My grandmother loved to tell a story how she and my great-aunt both were in tears, kneeling before a friend’s open coffin in a funeral home, because Aunt Mary whispered, “Why is she wearing glasses?” My mother always had a joke, often fatalistic, because that’s what survivors do. My mother was still warm, and I was making dark asides with my sister and stepfather beside her hospital bed, because that is how my family survives.

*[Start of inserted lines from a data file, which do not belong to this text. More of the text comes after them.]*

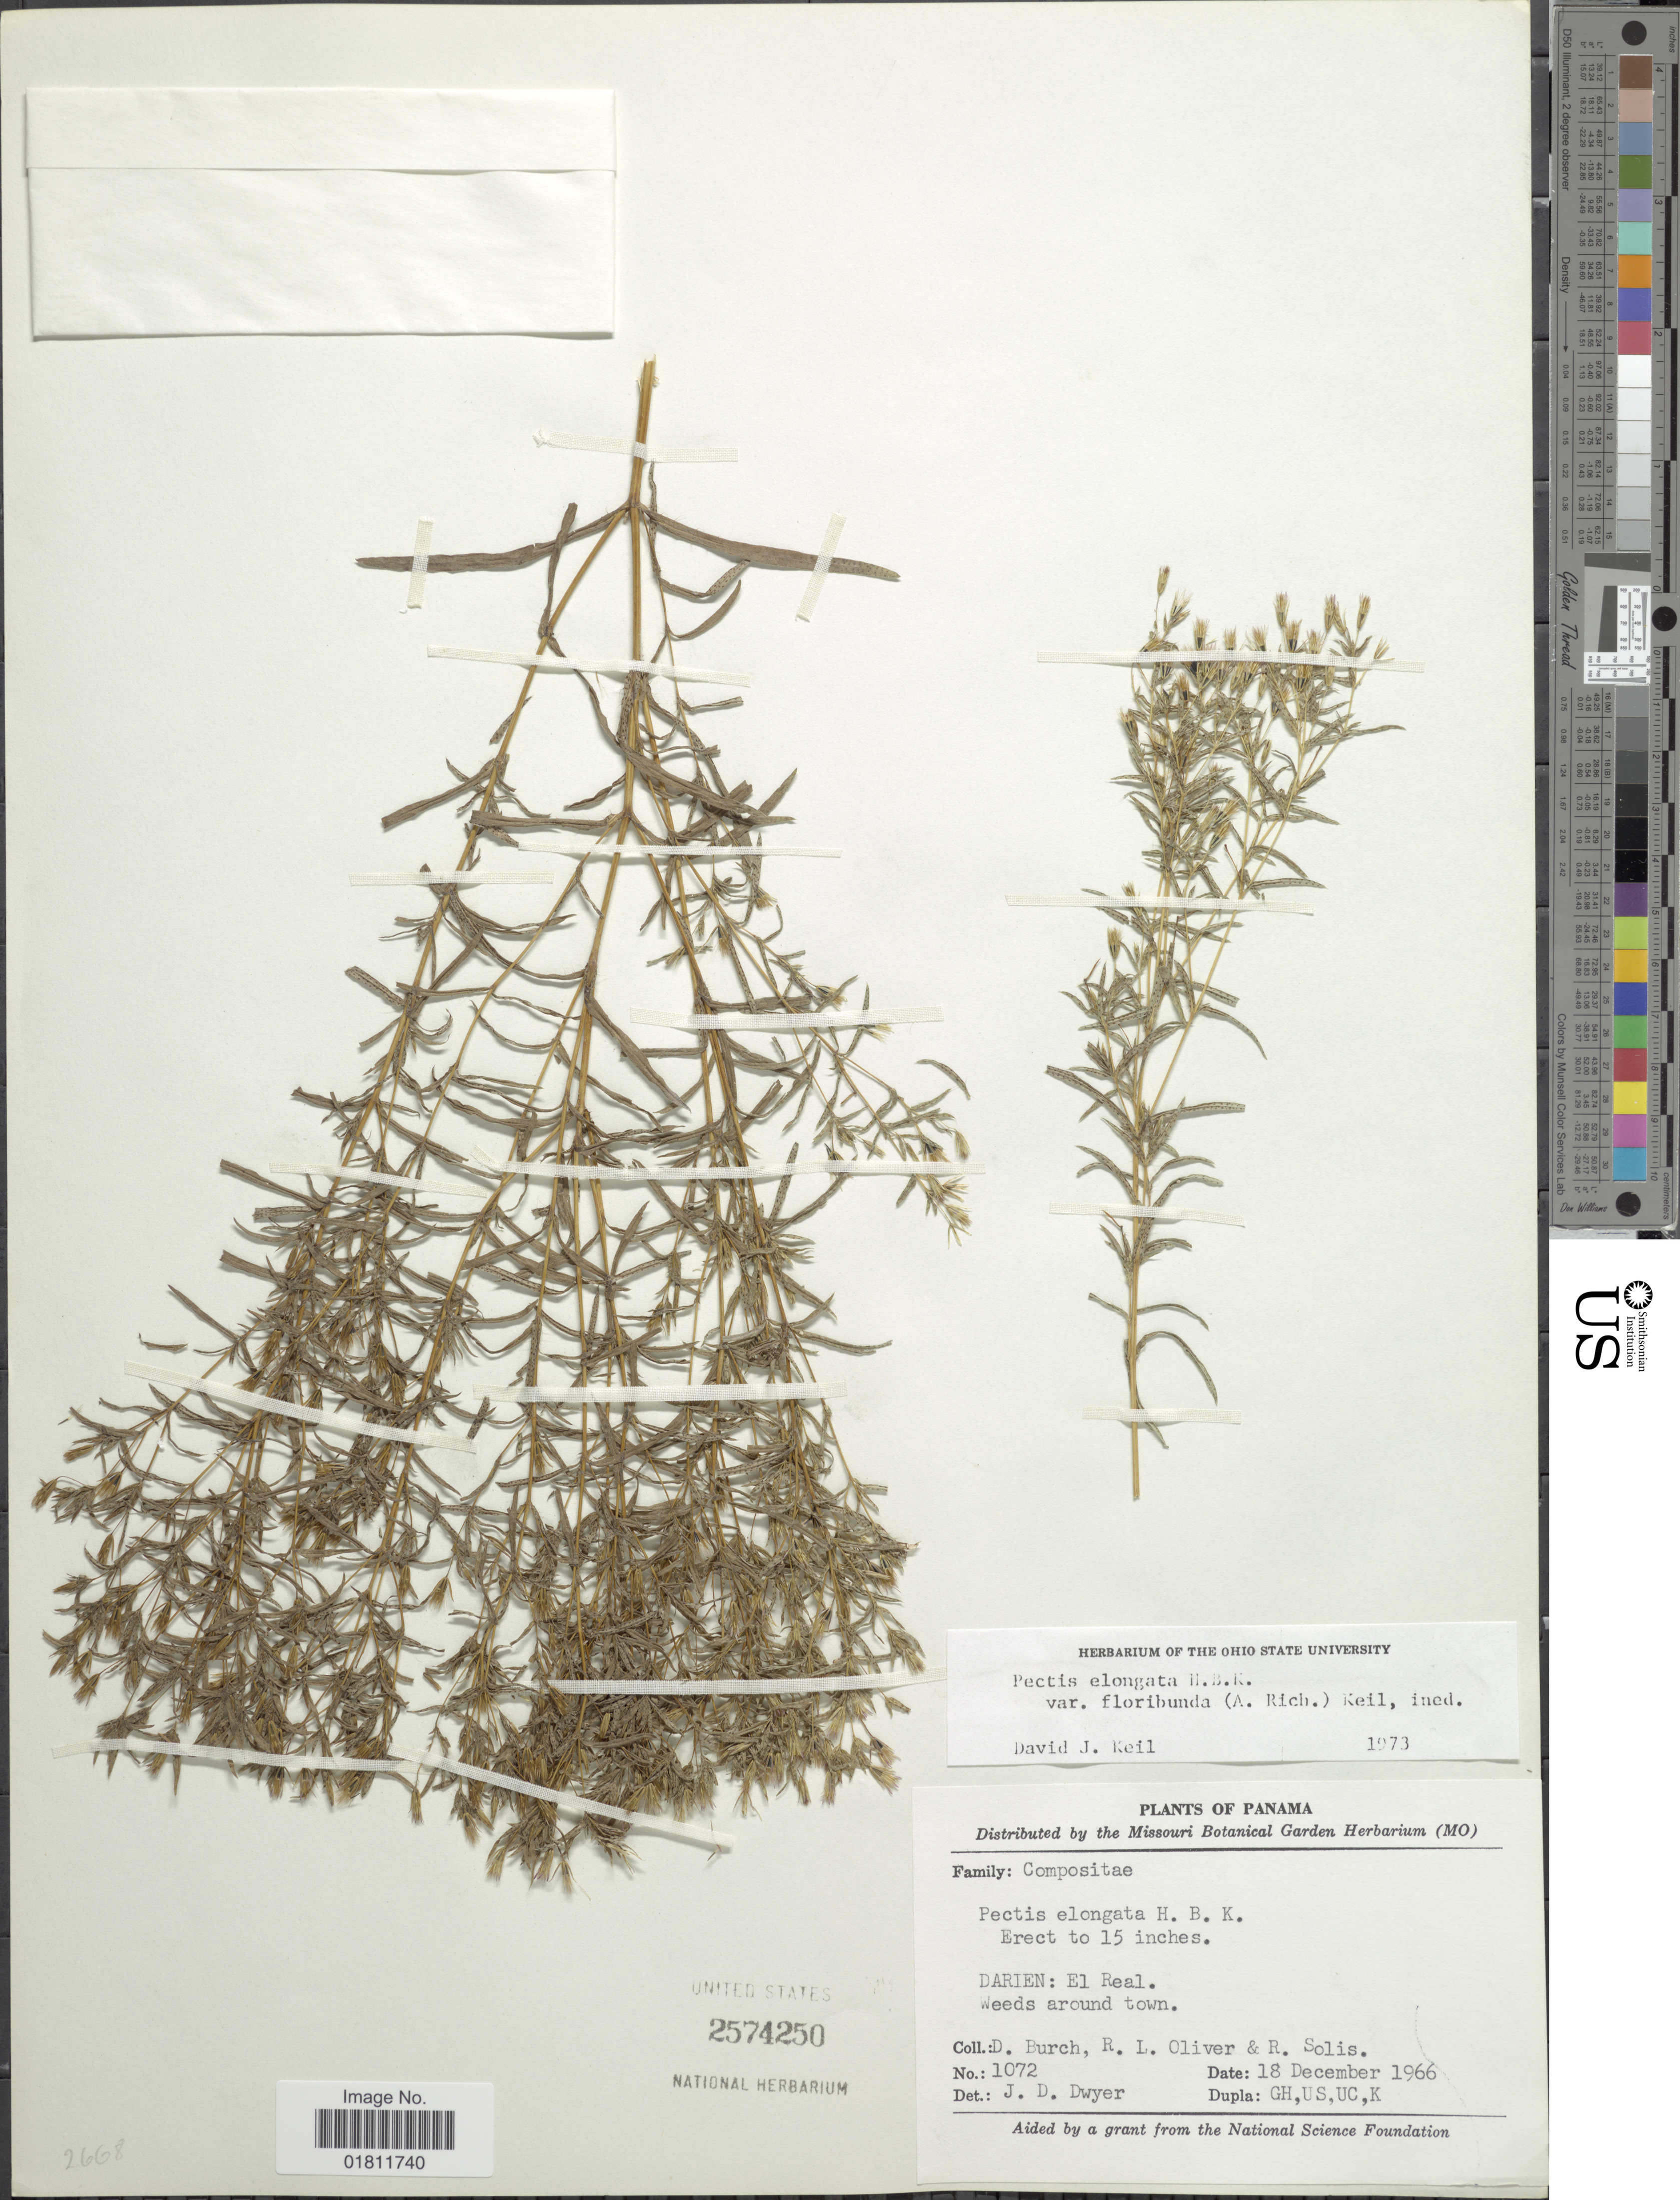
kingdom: Plantae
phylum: Tracheophyta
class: Magnoliopsida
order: Asterales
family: Asteraceae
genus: Pectis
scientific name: Pectis elongata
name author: Kunth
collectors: D. Burch, R. Oliver & R. Solis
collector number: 1072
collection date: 1966-12-18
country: Panama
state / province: Darién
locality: Darien: El Real.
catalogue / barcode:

I wish she’d had more time in her retirement before she got sick. Cancer hit her eight years ago, and she was never really the same, but she had a lot of fun traveling with my stepfather, visiting friends, and feeding the Northern Cardinals who visited her yard. They ate peanuts while she smoked, a few inches away. The last thing I remember us doing together, I took her to see a comedian. Vic Dibitetto, best known as the “Gotta get the bread and milk” guy. We had a great time. She also loved George Carlin, Dom Irrera, Richard Pryor, Sebastian Maniscalco, Richard Klein… absurdity and raunchiness were always appreciated.
She was declared cancer-free a few years after treatment, but she was never the same after. Many of her friends and family had died, and she became physically frail. She was in and out of the hospital a lot, and we texted often, sending jokes. She was an orca mom. She let me be who I am, and was always happy to toss me a salmon when I visited and swam in her slipstream. She’ll always be with me. She and my uncles had to joke and find joy to survive, and that was how she raised us. They in turn learned this from my grandmother and great-uncles. And me and my sister are teaching her children.
Maggie was an original. Do I think she was a saint? Hell, no. But she stood up for her children, to a violent, privileged man from a pampered rich family, and made a great life for us. She looked like a librarian, but her soul wears a leather jacket and always has a joke to make you smile. Today is her funeral, and I will meet many people she touched.
I love you, mom.
I have turned off commenting. The next time we talk, share your condolences if you wish. Please direct your kindness to the next person you meet who is in need. I will be fine. (My mother made sure of that.) Like we’re on a plane. Put your own mask on first, then attend to those nearby who may need your assistance.
I may have also learned it from a book by Carlos Safina or Barry Lopez. Good reading.
He liked to call my mother names to my face, so I hit the gym in college and challenged him to an arm wrestling match, in which I tore his biceps. He didn’t make it out of my life’s Act One. Now he’s merely a footnote.